Ferdy Sambo diduga sebagai orang yang memerintahkan Bharada E atau Richard Eliezer Pudihang Lumiu untuk menembak Brigadir J. Dia juga menyusun skenario seolah-olah terjadi tembak-menembak di rumahnya pada Jumat 8 Juli 2022.
Skenario Sambo
Skenario yang dibuat, Brigadir J disebut melecehkan istri Ferdy Sambo, Putri Chandrawati. Bharada E yang datang membuatnya panik sehingga terjadi tembak-menembak, lalu tewas.
Untuk mendukung jalan cerita itu, Ferdy Sambo diduga sengaja menembakkan senjata Brigadir J ke arah dinding rumahnya. CCTV di rumahnya pun disebutkan rusak disambar petir. Kamera pengawas di kawasan sekitar lokasi juga diambil.
Jalan cerita yang disusun bahkan disertai laporan dugaan pelecehan seksual dan pengancaman yang dituduhkan kepada mendiang Brigadir J ke Polres Metro Jakarta Selatan. Putri Chandrawati dan Bharada E, disebut sebagai korban.

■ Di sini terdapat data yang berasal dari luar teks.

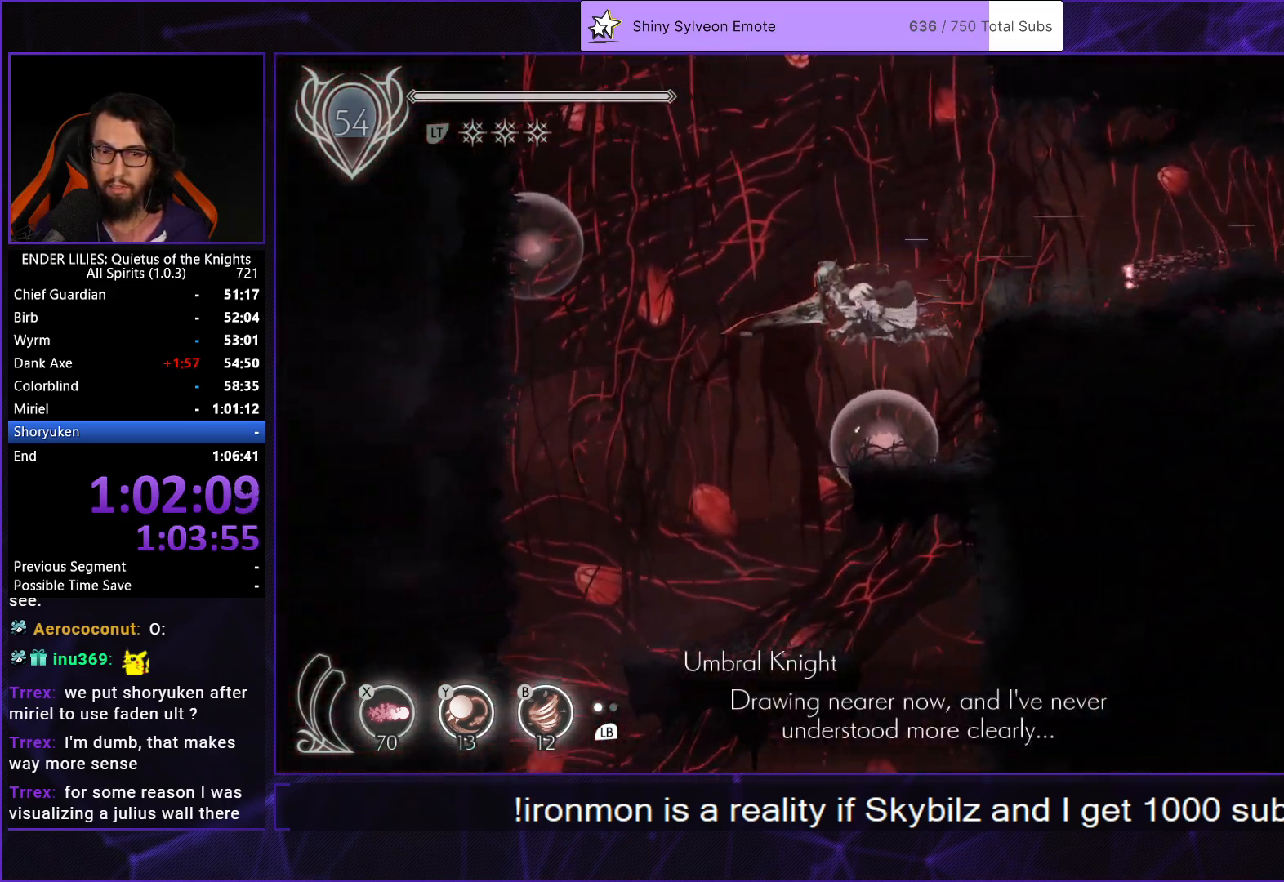
{"buttons": [], "left_stick": "center", "right_stick": "down", "events": [[433, "R1", "up"], [500, "DPAD_LEFT", "up"]]}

Tak sampai di situ, Ferdy Sambo pun memohonkan perlindungan bagi istrinya dan Bharada E ke Lembaga Perlindungan Saksi dan Korban (LPSK). Aksinya berpeluk-pelukan penuh haru dengan Kapolda Metro Jaya Irjen Fadil Imran, seolah-olah telah menjadi korban dalam peristiwa itu, juga viral di media sosial.

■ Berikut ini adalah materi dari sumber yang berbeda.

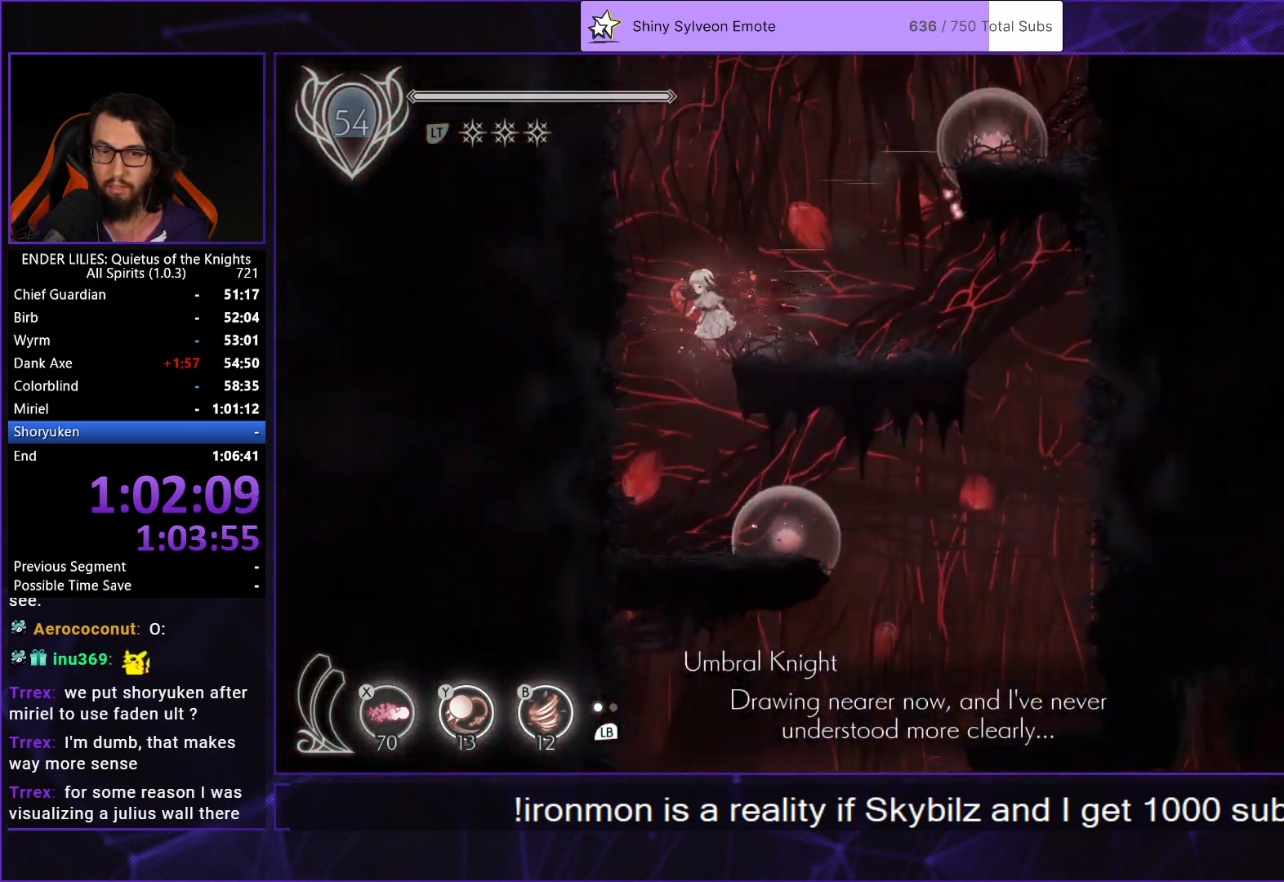
{"buttons": ["DPAD_RIGHT"], "left_stick": "center", "right_stick": "down", "events": [[50, "DPAD_RIGHT", "down"]]}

Meski skenario ini resmi disampaikan pihak kepolisian maupun Kompolnas, namun publik menilai banyak kejanggalan. Salah satunya, kondisi jenazah yang membuat keluarga curiga dan melaporkan dugaan pembunuhan ke Bareskrim.
Advertisement
Kasus Ditelaah Ulang
Laporan keluarga Brigadir J dan keriuhan di ruang publik membuat kasus itu ditelaah ulang. Presiden Joko Widodo (Jokowi) bahkan memerintahkan agar semua diungkap dengan terang-benderang. Bukan sekali, orang nomor satu di negeri ini menyampaikannya di empat kesempatan berbeda.
Saat desakan publik menguat, Ferdy Sambo dinonaktifkan dari jabatannya. Jenazah Brigadir J yang telah dimakamkan di Jambi, diautopsi ulang atau ekshumasi.
Perwakilan keluarga Brigadir J yang mengerti medis turut hadir pada autopsi itu. Mereka mencatat sejumlah luka yang menguatkan kecurigaan, termasuk yang diduga akibat tembakan, salah satunya dari belakang kepala tembus ke hidung.
Skenario Ferdy Sambo benar-benar runtuh setelah Bharada E merevisi seluruh keterangannya di Berita Acara Pemeriksaan (BAP). Saat diperiksa timsus, tamtama ini meminta menulis tangan pengakuannya lengkap dengan cap jempol serta meterai. Dia mengaku menembak Brigadir J, namun tidak ada tembak-menembak.
"Ya dia (mengaku) diperintah oleh atasannya. Ya perintahnya ya untuk melakukan tindak pidana pembunuhan," kata Deolipa Yumara, Pengacara nya saat itu.